Work task: All entries are to be copied exactly, with pictures removed.
── Input data ──
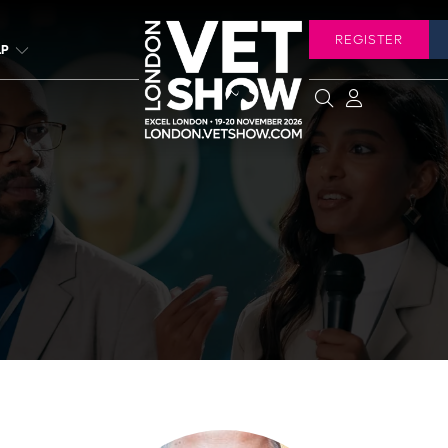
REGISTER
LP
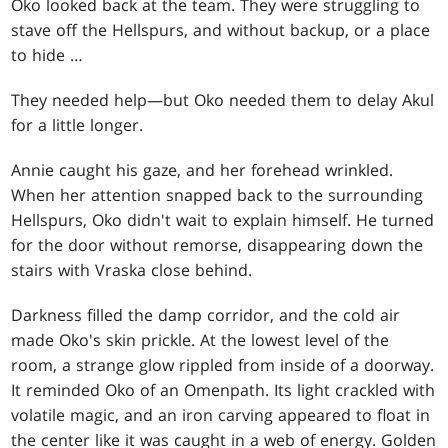
Oko looked back at the team. They were struggling to
stave off the Hellspurs, and without backup, or a place
to hide …
They needed help—but Oko needed them to delay Akul
for a little longer.
Annie caught his gaze, and her forehead wrinkled.
When her attention snapped back to the surrounding
Hellspurs, Oko didn't wait to explain himself. He turned
for the door without remorse, disappearing down the
stairs with Vraska close behind.
Darkness filled the damp corridor, and the cold air
made Oko's skin prickle. At the lowest level of the
room, a strange glow rippled from inside of a doorway.
It reminded Oko of an Omenpath. Its light crackled with
volatile magic, and an iron carving appeared to float in
the center like it was caught in a web of energy. Golden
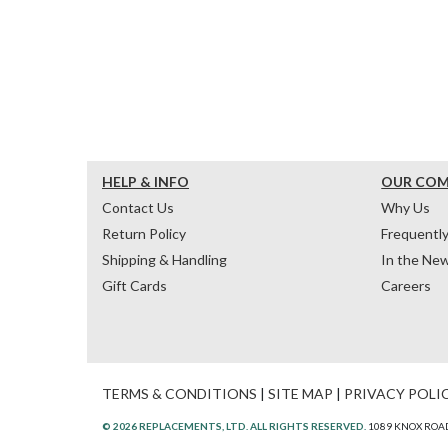
HELP & INFO
OUR CO
Contact Us
Why Us
Return Policy
Frequentl
Shipping & Handling
In the Ne
Gift Cards
Careers
TERMS & CONDITIONS
|
SITE MAP
|
PRIVACY POLI
© 2026 REPLACEMENTS, LTD. ALL RIGHTS RESERVED.
1089 KNOX ROAD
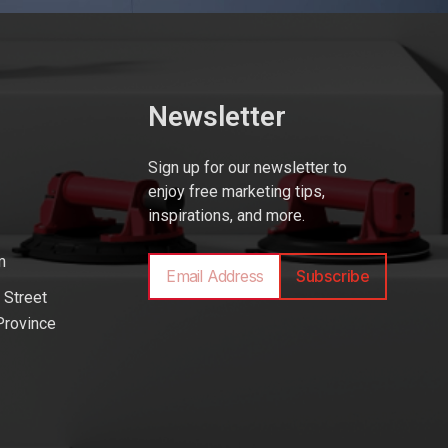
Newsletter
Sign up for our newsletter to
enjoy free marketing tips,
inspirations, and more.
m
Subscribe
 Street
Province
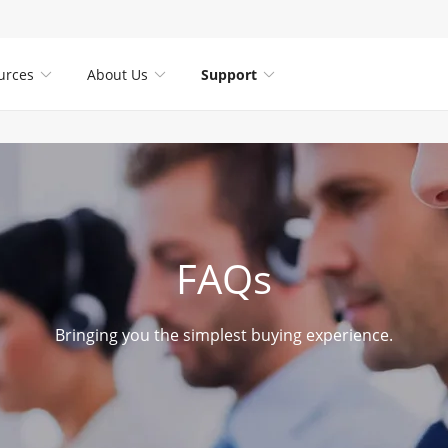
urces
About Us
Support



FAQs
Bringing you the simplest buying experience.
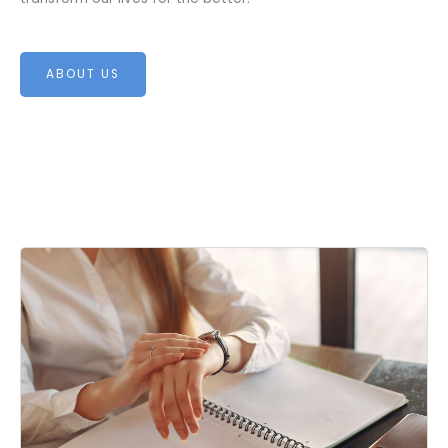
ABOUT US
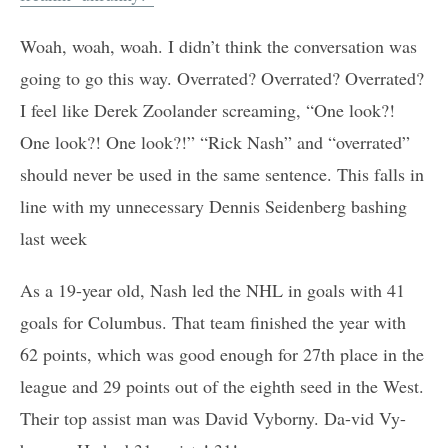
Woah, woah, woah. I didn’t think the conversation was
going to go this way. Overrated? Overrated? Overrated?
I feel like Derek Zoolander screaming, “One look?!
One look?! One look?!” “Rick Nash” and “overrated”
should never be used in the same sentence. This falls in
line with my unnecessary Dennis Seidenberg bashing
last week
As a 19-year old, Nash led the NHL in goals with 41
goals for Columbus. That team finished the year with
62 points, which was good enough for 27th place in the
league and 29 points out of the eighth seed in the West.
Their top assist man was David Vyborny. Da-vid Vy-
───
Written response:
REGISTER
LP
Oko looked back at the team. They were struggling to
stave off the Hellspurs, and without backup, or a place
to hide …
They needed help—but Oko needed them to delay Akul
for a little longer.
Annie caught his gaze, and her forehead wrinkled.
When her attention snapped back to the surrounding
Hellspurs, Oko didn't wait to explain himself. He turned
for the door without remorse, disappearing down the
stairs with Vraska close behind.
Darkness filled the damp corridor, and the cold air
made Oko's skin prickle. At the lowest level of the
room, a strange glow rippled from inside of a doorway.
It reminded Oko of an Omenpath. Its light crackled with
volatile magic, and an iron carving appeared to float in
the center like it was caught in a web of energy. Golden
HELP & INFO
OUR CO
Contact Us
Why Us
Return Policy
Frequentl
Shipping & Handling
In the Ne
Gift Cards
Careers
TERMS & CONDITIONS
|
SITE MAP
|
PRIVACY POLI
© 2026 REPLACEMENTS, LTD. ALL RIGHTS RESERVED.
1089 KNOX ROAD
Newsletter
Sign up for our newsletter to
enjoy free marketing tips,
inspirations, and more.
m
Subscribe
 Street
Province
urces
About Us
Support



FAQs
Bringing you the simplest buying experience.
ABOUT US
Woah, woah, woah. I didn’t think the conversation was
going to go this way. Overrated? Overrated? Overrated?
I feel like Derek Zoolander screaming, “One look?!
One look?! One look?!” “Rick Nash” and “overrated”
should never be used in the same sentence. This falls in
line with my unnecessary Dennis Seidenberg bashing
last week
As a 19-year old, Nash led the NHL in goals with 41
goals for Columbus. That team finished the year with
62 points, which was good enough for 27th place in the
league and 29 points out of the eighth seed in the West.
Their top assist man was David Vyborny. Da-vid Vy-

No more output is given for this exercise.